==== EXERCISE MATERIAL

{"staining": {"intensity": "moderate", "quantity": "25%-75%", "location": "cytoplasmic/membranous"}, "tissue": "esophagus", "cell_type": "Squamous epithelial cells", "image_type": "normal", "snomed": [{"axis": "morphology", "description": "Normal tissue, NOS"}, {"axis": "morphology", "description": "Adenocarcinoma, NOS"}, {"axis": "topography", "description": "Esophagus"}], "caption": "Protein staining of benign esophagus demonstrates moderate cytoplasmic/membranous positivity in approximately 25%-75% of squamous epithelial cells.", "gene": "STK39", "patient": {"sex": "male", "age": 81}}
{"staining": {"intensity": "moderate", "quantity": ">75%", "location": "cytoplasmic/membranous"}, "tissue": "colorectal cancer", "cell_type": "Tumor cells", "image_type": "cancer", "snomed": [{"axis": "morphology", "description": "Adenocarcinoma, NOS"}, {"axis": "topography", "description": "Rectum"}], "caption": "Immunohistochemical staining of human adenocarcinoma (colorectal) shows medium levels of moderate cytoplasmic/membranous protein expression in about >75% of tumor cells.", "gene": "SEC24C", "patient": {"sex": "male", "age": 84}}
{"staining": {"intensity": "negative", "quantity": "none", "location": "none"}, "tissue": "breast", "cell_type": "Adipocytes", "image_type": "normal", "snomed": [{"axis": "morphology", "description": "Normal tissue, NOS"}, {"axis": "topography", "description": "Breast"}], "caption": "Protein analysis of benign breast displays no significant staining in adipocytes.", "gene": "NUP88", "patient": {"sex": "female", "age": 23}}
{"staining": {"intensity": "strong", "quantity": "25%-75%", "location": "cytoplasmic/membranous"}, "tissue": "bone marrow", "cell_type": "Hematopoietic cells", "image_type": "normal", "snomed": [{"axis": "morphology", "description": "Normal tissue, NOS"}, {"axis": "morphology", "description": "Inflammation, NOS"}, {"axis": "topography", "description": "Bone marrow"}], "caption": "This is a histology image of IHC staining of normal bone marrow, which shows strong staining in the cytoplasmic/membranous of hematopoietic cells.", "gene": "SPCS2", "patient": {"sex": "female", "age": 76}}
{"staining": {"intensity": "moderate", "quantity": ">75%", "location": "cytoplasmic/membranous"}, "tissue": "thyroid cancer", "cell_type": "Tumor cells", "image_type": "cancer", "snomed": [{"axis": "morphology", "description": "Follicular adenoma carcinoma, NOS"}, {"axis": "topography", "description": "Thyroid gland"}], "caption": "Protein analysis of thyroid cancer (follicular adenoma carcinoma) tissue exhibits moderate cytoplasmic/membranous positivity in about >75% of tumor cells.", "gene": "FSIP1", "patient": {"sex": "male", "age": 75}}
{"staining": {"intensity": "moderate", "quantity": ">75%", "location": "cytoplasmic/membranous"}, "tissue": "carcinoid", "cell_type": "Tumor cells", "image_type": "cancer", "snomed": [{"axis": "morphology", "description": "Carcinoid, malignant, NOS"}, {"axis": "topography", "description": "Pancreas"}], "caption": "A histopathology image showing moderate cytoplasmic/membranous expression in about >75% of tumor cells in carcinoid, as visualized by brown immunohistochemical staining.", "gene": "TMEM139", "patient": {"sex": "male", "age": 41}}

========

WHAT TO WORK ON: In the listing above, locate the line containing "staining of human" and the line containing "analysis of benign". Transcribe those two lines and everything between them, exactly as written.

OUTPUT FOR THIS TASK:
{"staining": {"intensity": "moderate", "quantity": ">75%", "location": "cytoplasmic/membranous"}, "tissue": "colorectal cancer", "cell_type": "Tumor cells", "image_type": "cancer", "snomed": [{"axis": "morphology", "description": "Adenocarcinoma, NOS"}, {"axis": "topography", "description": "Rectum"}], "caption": "Immunohistochemical staining of human adenocarcinoma (colorectal) shows medium levels of moderate cytoplasmic/membranous protein expression in about >75% of tumor cells.", "gene": "SEC24C", "patient": {"sex": "male", "age": 84}}
{"staining": {"intensity": "negative", "quantity": "none", "location": "none"}, "tissue": "breast", "cell_type": "Adipocytes", "image_type": "normal", "snomed": [{"axis": "morphology", "description": "Normal tissue, NOS"}, {"axis": "topography", "description": "Breast"}], "caption": "Protein analysis of benign breast displays no significant staining in adipocytes.", "gene": "NUP88", "patient": {"sex": "female", "age": 23}}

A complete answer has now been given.